* _Problem statement_
In the entries below, find the line with "results to objective" and the line with "Split – create". Reproduce those two lines and every line between them exactly, and nothing more.

Raw data section start

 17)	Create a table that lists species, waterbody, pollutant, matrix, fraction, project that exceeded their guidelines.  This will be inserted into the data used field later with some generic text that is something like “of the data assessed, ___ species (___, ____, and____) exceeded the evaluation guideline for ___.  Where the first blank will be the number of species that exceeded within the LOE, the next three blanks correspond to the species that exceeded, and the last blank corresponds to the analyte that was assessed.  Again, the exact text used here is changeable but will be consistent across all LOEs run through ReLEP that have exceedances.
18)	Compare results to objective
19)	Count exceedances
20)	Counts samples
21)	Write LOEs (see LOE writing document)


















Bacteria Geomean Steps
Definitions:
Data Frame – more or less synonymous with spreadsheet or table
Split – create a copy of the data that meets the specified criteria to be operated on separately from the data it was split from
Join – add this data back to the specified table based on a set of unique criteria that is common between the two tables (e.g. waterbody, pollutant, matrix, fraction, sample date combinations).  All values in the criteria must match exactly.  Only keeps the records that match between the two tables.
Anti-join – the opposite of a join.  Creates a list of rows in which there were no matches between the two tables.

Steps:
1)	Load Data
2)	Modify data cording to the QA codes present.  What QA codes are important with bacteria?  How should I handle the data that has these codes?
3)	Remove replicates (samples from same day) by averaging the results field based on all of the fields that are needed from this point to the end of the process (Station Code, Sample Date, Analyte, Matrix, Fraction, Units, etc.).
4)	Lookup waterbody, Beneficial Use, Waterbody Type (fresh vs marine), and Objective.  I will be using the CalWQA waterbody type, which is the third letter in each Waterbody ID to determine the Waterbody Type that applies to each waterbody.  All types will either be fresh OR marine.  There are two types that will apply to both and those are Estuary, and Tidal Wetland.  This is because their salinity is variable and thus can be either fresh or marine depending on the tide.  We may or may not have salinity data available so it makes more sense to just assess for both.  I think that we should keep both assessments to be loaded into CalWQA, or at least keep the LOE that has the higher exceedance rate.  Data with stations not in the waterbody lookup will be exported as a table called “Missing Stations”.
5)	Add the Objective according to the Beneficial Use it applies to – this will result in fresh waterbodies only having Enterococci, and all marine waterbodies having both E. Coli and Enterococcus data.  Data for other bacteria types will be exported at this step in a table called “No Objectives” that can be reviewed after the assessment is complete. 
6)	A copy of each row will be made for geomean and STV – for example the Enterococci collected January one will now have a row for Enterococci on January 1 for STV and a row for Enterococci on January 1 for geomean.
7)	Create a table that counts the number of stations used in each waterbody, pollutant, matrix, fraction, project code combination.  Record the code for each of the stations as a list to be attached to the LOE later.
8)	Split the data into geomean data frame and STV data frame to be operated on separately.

Raw data section end

* _Output of the exercise_
18)	Compare results to objective
19)	Count exceedances
20)	Counts samples
21)	Write LOEs (see LOE writing document)


















Bacteria Geomean Steps
Definitions:
Data Frame – more or less synonymous with spreadsheet or table
Split – create a copy of the data that meets the specified criteria to be operated on separately from the data it was split from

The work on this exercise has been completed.